[Items from a dataset]
= = = = = = =

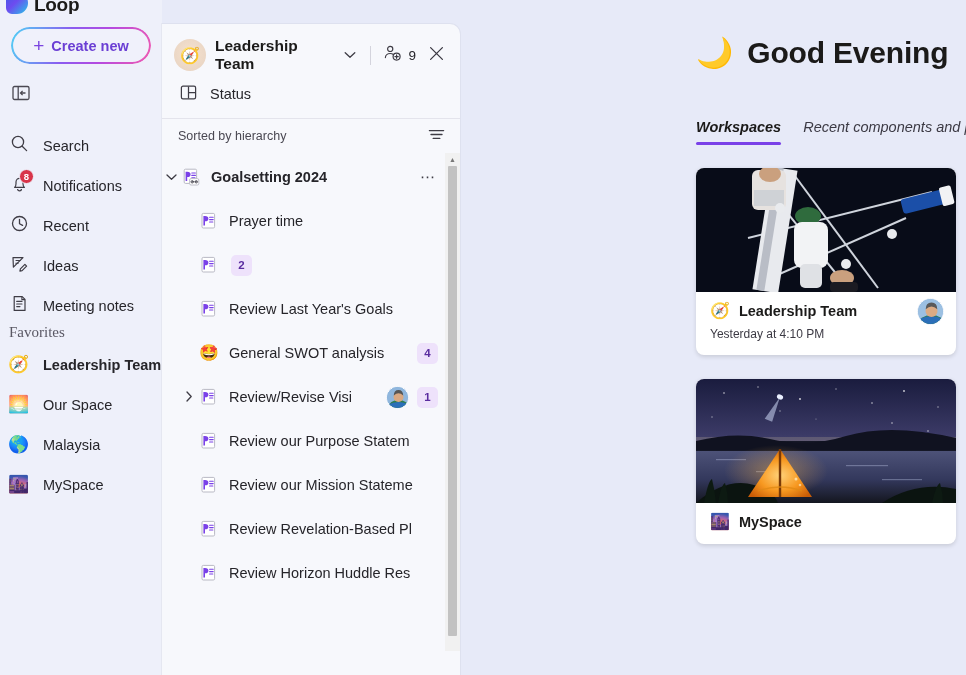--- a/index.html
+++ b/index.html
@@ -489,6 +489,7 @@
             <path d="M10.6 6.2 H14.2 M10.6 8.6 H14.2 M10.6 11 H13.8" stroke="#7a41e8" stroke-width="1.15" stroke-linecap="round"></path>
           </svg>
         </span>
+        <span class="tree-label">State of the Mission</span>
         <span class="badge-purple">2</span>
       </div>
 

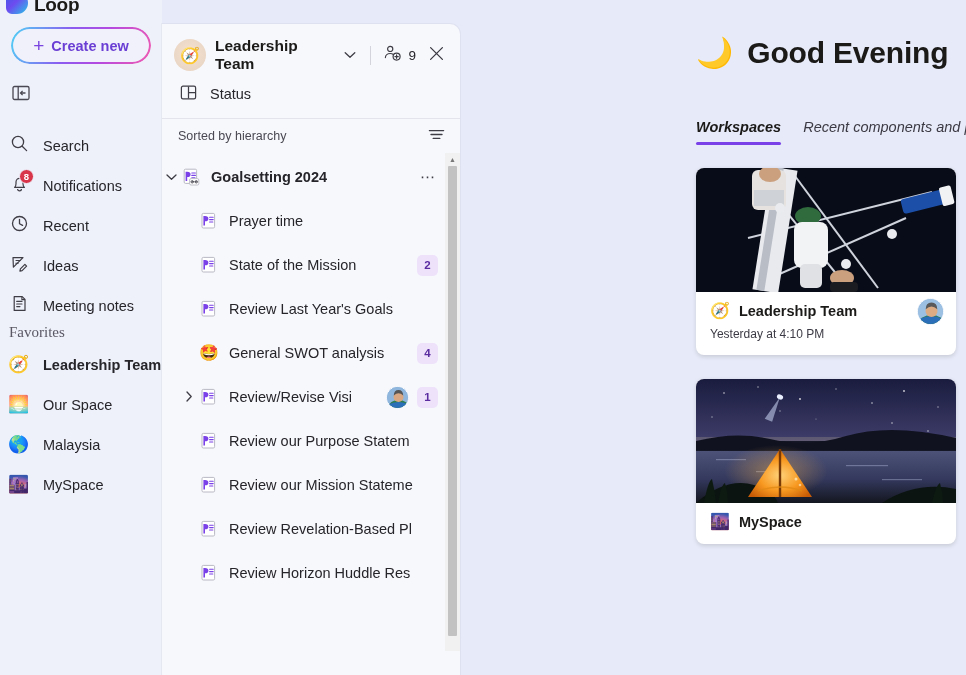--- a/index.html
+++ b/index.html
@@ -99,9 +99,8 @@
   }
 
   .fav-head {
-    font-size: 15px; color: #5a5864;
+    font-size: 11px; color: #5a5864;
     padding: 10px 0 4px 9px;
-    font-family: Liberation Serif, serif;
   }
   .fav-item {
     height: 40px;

= = = = = = =

What you output should match the records line for line, minus the pictures.

--- a/index.html
+++ b/index.html
@@ -489,6 +489,7 @@
             <path d="M10.6 6.2 H14.2 M10.6 8.6 H14.2 M10.6 11 H13.8" stroke="#7a41e8" stroke-width="1.15" stroke-linecap="round"></path>
           </svg>
         </span>
+        <span class="tree-label">State of the Mission</span>
         <span class="badge-purple">2</span>
       </div>
 

--- a/index.html
+++ b/index.html
@@ -99,9 +99,8 @@
   }
 
   .fav-head {
-    font-size: 15px; color: #5a5864;
+    font-size: 11px; color: #5a5864;
     padding: 10px 0 4px 9px;
-    font-family: Liberation Serif, serif;
   }
   .fav-item {
     height: 40px;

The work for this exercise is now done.